Trecho:
O primeiro erro do sujeito passivo consiste na invocação de legislação federal, inclusive uma portaria da Secretaria da Receita Federal. O equívoco é primário. Não existe subordinação hierárquica entre a União e os Estados-membros em matéria tributária. Os diplomas normativos da União não obrigam os Estados, muito menos em se tratando de diplomas normativos infra-legais como é o caso de portaria da SRF. Tão esdrúxula concepção agride o princípio da federação e a autonomia dos entes federados.

No sistema de federalismo fiscal integrativo, adotado no Brasil a partir da Emenda Constitucional n° 18/65, o direito tributário é matéria de competência legislativa concorrente entre a União e os Estados. No âmbito da competência concorrente, a Constituição reservou à União a competência para legislar sobre normas gerais. A matéria de direito tributário sanci-onatório é de competência legislativa privativa do ente tributante que, no caso vertente, é o Estado de Santa Catarina.

Dados brutos:
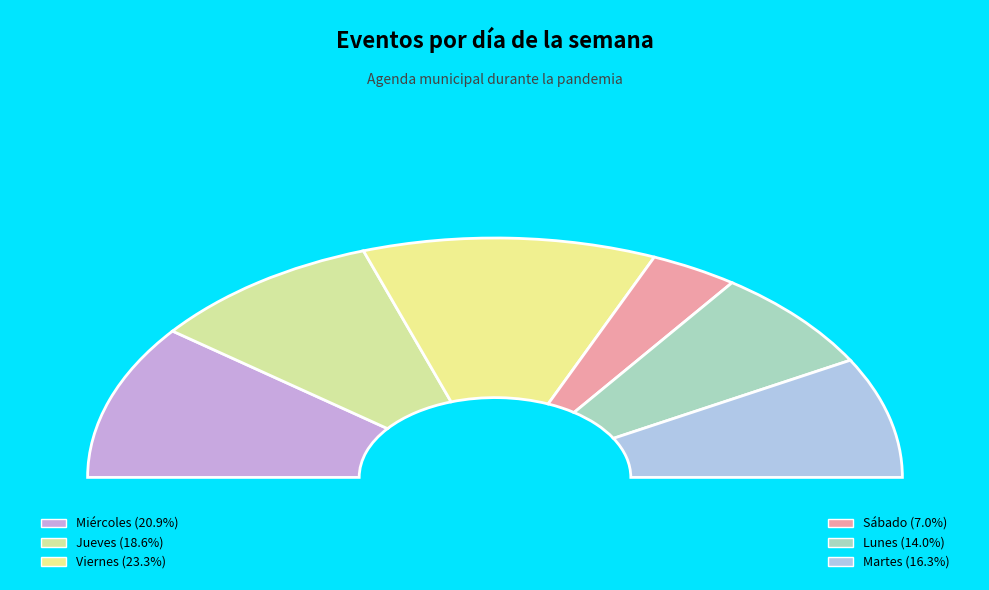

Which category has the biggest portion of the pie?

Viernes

...

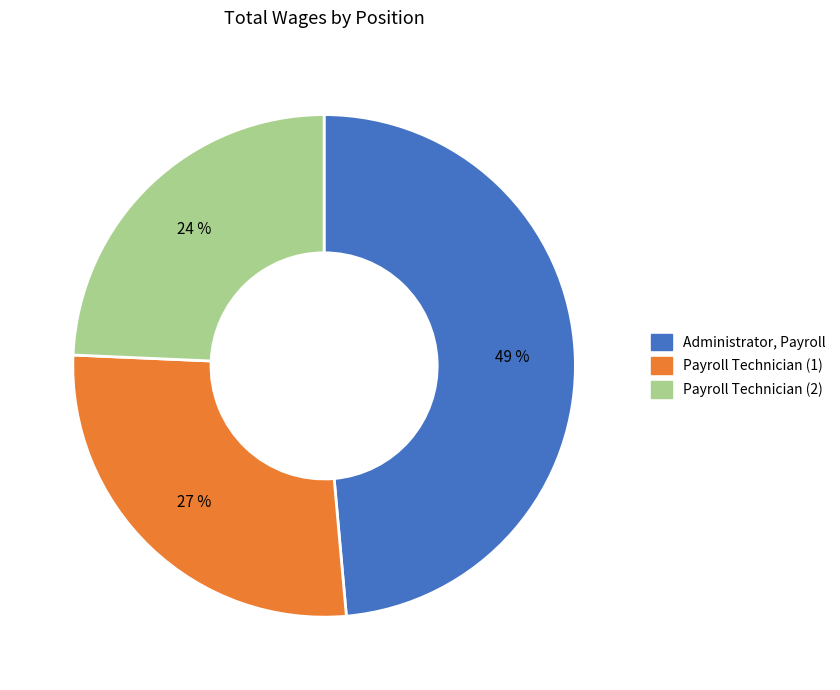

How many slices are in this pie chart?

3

Questão 1:
Responda às perguntas sobre o trecho, cada uma em sua linha:
(a) Que tipo de ato da Secretaria da Receita Federal o sujeito passivo invocou?
(b) A partir de qual emenda constitucional o Brasil adotou o federalismo fiscal integrativo?
(c) Qual é o ente tributante no caso vertente?
Questão 2: Explique em até três frases por que, segundo o trecho, a invocação de legislação federal pelo sujeito passivo é um erro.
Baseie-se somente no trecho, sem recorrer à listagem.

Resposta 1:
(a) Uma portaria.
(b) A Emenda Constitucional n° 18/65.
(c) O Estado de Santa Catarina.

Resposta 2: Em matéria tributária, não existe subordinação hierárquica entre a União e os Estados-membros. Por isso, os diplomas normativos da União não obrigam os Estados, menos ainda os infralegais, como uma portaria da SRF. Essa concepção agride o princípio da federação e a autonomia dos entes federados.